Getting Started with Python
Installation
Recommended: Anaconda Distribution
• Includes Python, Jupyter, and scientific libraries
• Available at: anaconda.com
• Alternative: Python.org for basic installation
Essential Libraries
Data Analysis: pandas, numpy
Visualization: matplotlib, seaborn
Scientific Computing: scipy, statsmodels
Machine Learning: scikit-learn
Development Environment
Jupyter Notebooks: Interactive development
VS Code: Full-featured IDE
PyCharm: Professional Python IDE
Spyder: Scientific Python IDE
Learning Resources
Documentation: python.org/doc
Tutorials: Real Python, Python.org
Practice: Kaggle, HackerRank
Books: "Python for Data Analysis" by McKinney
Python Basics for Research
Variables and Data Types
# Basic data types
name = "John Doe" # String
age = 25 # Integer
gpa = 3.85 # Float
is_student = True # Boolean
# Lists and dictionaries
scores = [85, 92, 78, 96] # List
student = { # Dictionary
"name": "John",
"age": 25,
"gpa": 3.85
}
Control Structures
# If statements
if gpa >= 3.5:
print("Dean's List")
elif gpa >= 3.0:
print("Good Standing")
else:
print("Needs Improvement")
# Loops
for score in scores:
print(f"Score: {score}")
# While loop
count = 0
while count < 5:
print(count)
count += 1
Functions
# Function definition
def calculate_average(numbers):
"""Calculate average of a list of numbers"""
return sum(numbers) / len(numbers)
# Function with default parameters
def greet(name, greeting="Hello"):
return f"{greeting}, {name}!"
# Using functions
avg_score = calculate_average(scores)
message = greet("Alice", "Hi")
File Operations
# Reading files
with open('data.txt', 'r') as file:
content = file.read()
# Writing files
with open('results.txt', 'w') as file:
file.write("Analysis Results\n")
file.write(f"Average: {avg_score}")
# Working with CSV
import csv
with open('data.csv', 'r') as file:
reader = csv.reader(file)
for row in reader:
print(row)
Data Analysis with Pandas
Creating DataFrames
import pandas as pd
# From dictionary
data = {
'Name': ['Alice', 'Bob', 'Charlie'],
'Age': [25, 30, 35],
'Score': [85, 92, 78]
}
df = pd.DataFrame(data)

Extracted data entries

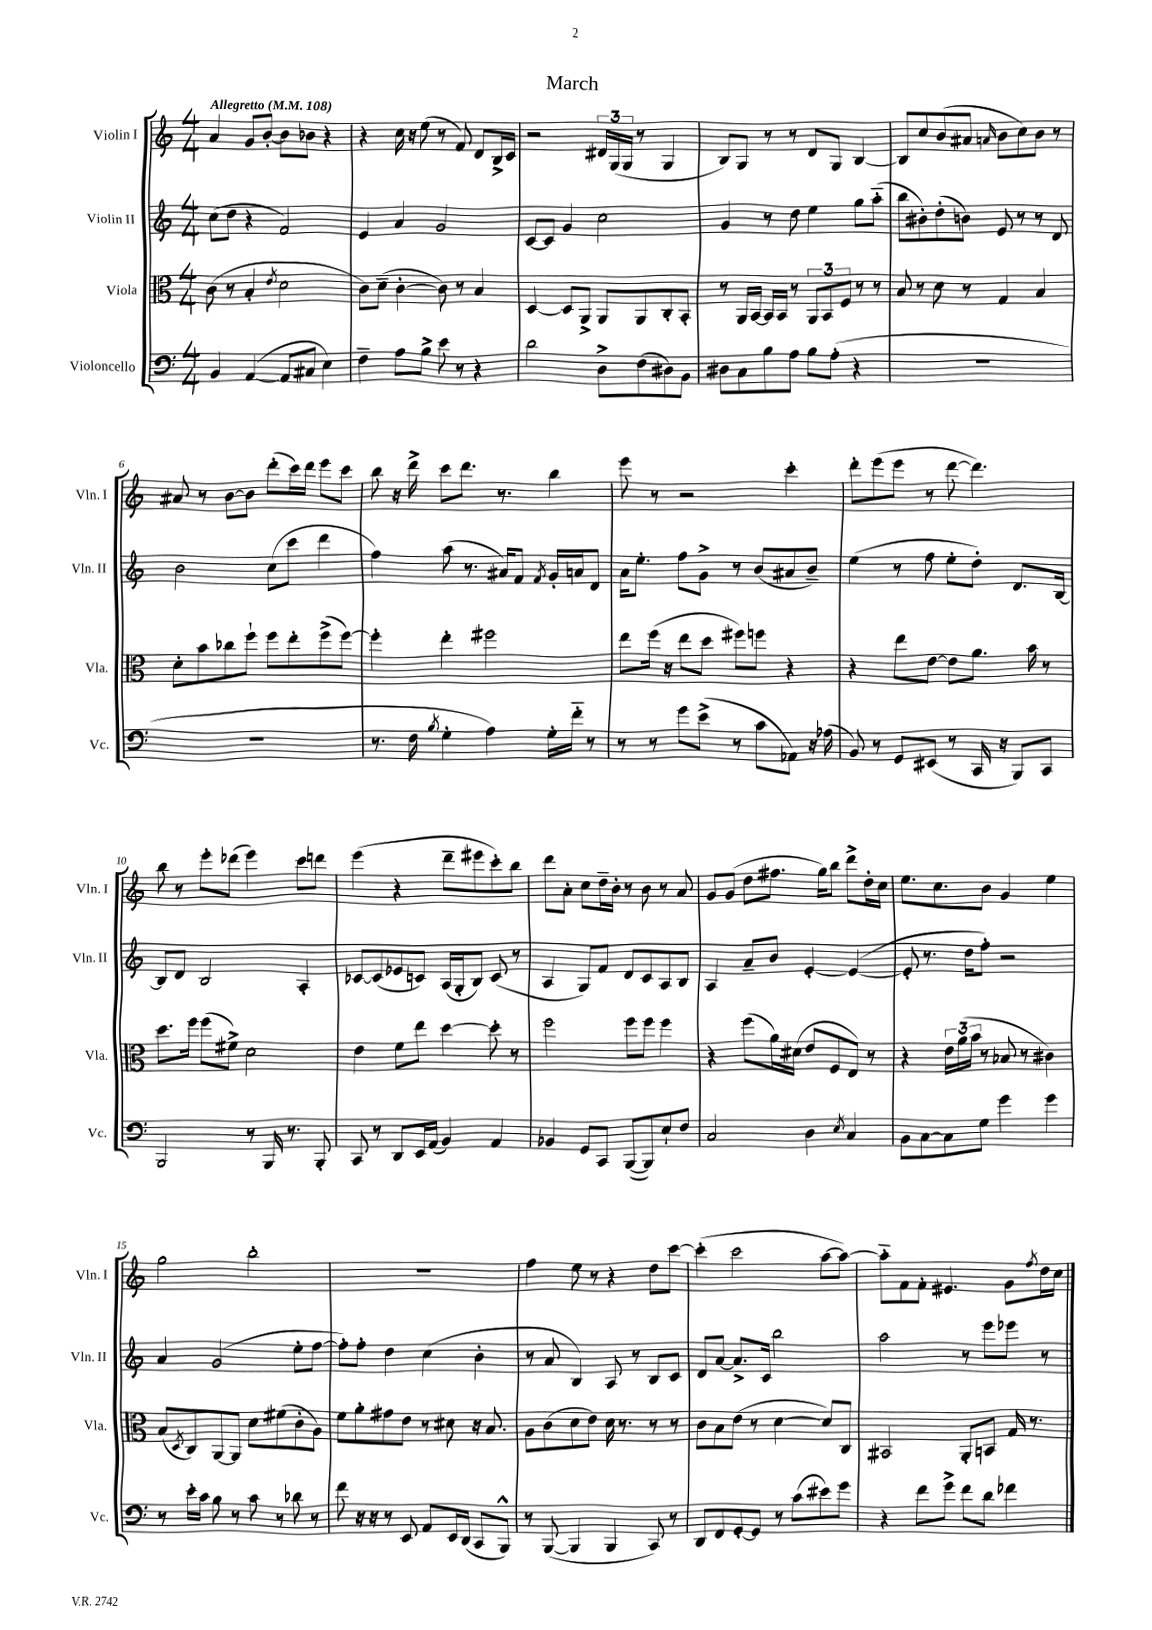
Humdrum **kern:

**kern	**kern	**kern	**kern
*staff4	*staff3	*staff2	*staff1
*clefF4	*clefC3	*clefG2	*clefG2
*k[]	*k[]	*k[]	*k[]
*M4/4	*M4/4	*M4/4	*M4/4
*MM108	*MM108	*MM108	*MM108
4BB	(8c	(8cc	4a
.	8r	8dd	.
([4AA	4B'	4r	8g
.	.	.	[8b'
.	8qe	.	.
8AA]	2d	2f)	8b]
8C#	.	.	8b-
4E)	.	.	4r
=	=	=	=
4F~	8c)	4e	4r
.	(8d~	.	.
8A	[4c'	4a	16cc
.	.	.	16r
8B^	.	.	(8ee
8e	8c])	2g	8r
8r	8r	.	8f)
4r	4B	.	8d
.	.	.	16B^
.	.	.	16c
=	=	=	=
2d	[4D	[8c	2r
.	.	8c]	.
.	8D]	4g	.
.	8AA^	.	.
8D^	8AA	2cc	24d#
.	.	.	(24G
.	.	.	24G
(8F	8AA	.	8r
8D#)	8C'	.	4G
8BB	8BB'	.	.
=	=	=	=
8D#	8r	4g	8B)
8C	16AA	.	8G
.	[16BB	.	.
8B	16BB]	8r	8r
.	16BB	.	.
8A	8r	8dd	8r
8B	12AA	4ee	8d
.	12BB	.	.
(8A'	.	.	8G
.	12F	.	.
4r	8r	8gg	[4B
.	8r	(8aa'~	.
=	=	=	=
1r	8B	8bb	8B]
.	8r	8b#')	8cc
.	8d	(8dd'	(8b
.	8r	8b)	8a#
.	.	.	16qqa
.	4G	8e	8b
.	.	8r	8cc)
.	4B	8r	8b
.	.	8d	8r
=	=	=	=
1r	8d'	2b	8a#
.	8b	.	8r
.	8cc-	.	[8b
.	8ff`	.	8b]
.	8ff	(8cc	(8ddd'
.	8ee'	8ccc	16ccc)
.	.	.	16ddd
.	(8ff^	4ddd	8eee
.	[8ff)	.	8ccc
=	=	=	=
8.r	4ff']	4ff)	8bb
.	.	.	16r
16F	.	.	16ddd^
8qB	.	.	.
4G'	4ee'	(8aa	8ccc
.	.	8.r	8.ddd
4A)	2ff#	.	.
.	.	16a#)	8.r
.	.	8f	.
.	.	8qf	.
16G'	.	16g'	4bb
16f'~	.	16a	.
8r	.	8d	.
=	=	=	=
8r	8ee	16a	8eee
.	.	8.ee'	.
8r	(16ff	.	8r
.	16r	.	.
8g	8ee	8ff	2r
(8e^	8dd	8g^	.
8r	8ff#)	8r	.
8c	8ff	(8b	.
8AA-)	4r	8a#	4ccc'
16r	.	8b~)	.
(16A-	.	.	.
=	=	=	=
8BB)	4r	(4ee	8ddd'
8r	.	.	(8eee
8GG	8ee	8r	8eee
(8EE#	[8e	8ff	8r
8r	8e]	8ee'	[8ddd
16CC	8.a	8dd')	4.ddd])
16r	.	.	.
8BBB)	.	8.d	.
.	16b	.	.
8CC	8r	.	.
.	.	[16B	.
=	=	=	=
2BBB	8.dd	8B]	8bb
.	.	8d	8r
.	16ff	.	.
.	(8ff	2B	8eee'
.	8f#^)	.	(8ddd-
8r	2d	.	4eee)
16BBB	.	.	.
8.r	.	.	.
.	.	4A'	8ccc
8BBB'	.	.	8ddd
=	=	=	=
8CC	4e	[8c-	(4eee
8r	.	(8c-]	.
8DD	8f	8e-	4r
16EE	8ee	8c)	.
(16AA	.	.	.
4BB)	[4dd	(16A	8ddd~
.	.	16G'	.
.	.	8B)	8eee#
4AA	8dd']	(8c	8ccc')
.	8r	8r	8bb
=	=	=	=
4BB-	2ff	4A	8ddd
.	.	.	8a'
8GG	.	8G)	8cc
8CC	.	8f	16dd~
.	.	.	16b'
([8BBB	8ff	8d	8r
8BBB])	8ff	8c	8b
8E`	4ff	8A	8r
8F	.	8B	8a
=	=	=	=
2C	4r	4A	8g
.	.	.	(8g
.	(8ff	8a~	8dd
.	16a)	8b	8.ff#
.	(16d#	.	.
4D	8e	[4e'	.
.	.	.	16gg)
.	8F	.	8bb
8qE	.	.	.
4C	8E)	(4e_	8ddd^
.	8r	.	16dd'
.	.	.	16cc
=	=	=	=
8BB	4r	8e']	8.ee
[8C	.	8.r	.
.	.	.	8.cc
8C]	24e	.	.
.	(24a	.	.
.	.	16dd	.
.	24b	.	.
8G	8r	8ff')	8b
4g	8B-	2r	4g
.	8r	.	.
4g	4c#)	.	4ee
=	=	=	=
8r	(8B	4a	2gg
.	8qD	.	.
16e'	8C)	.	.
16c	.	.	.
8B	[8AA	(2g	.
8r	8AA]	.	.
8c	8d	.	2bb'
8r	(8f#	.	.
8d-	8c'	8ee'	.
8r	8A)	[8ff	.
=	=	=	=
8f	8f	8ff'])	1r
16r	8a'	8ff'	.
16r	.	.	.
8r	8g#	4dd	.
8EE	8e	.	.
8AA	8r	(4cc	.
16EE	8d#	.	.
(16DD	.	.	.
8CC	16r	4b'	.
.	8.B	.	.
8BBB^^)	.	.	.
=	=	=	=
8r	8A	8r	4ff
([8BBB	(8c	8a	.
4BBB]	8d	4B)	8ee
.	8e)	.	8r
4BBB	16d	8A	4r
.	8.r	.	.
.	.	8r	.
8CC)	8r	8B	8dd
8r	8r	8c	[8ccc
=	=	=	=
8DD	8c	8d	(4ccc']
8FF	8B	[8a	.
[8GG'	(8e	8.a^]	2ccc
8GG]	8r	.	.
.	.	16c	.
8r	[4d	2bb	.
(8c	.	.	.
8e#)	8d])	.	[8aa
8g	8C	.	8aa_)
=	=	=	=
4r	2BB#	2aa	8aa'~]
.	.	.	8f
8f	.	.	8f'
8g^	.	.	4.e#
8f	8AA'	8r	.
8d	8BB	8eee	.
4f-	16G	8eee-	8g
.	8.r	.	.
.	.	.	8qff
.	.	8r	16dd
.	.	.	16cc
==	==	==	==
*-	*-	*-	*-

## [Exercise]
Resume the Python guide, picking up directly after its final line, "df = pd.DataFrame(data)". The records are not required for this work.

## [Response to the exercise]
# From CSV file
df = pd.read_csv('data.csv')
# From Excel file
df = pd.read_excel('data.xlsx')
Data Exploration
# Basic info
print(df.head()) # First 5 rows
print(df.tail()) # Last 5 rows
print(df.info()) # Data types and info
print(df.describe()) # Summary statistics
# Shape and columns
print(df.shape) # (rows, columns)
print(df.columns) # Column names
print(df.dtypes) # Data types
Data Manipulation
# Selecting data
df['Name'] # Single column
df[['Name', 'Age']] # Multiple columns
df.loc[0] # Row by index
df.loc[df['Age'] > 30] # Conditional selection
# Adding columns
df['Grade'] = df['Score'] / 10
df['Pass'] = df['Score'] >= 80
# Grouping and aggregation
df.groupby('Pass')['Score'].mean()
df.groupby('Grade').size()
Data Cleaning
# Missing values
df.isnull().sum() # Count missing values
df.dropna() # Remove rows with NaN
df.fillna(0) # Fill NaN with 0
# Duplicates
df.duplicated().sum() # Count duplicates
df.drop_duplicates() # Remove duplicates
# Data types
df['Age'] = df['Age'].astype(int)
df['Score'] = pd.to_numeric(df['Score'])
Data Visualization
Matplotlib Basics
import matplotlib.pyplot as plt
# Basic plot
plt.figure(figsize=(10, 6))
plt.plot(df['Age'], df['Score'])
plt.xlabel('Age')
plt.ylabel('Score')
plt.title('Age vs Score')
plt.show()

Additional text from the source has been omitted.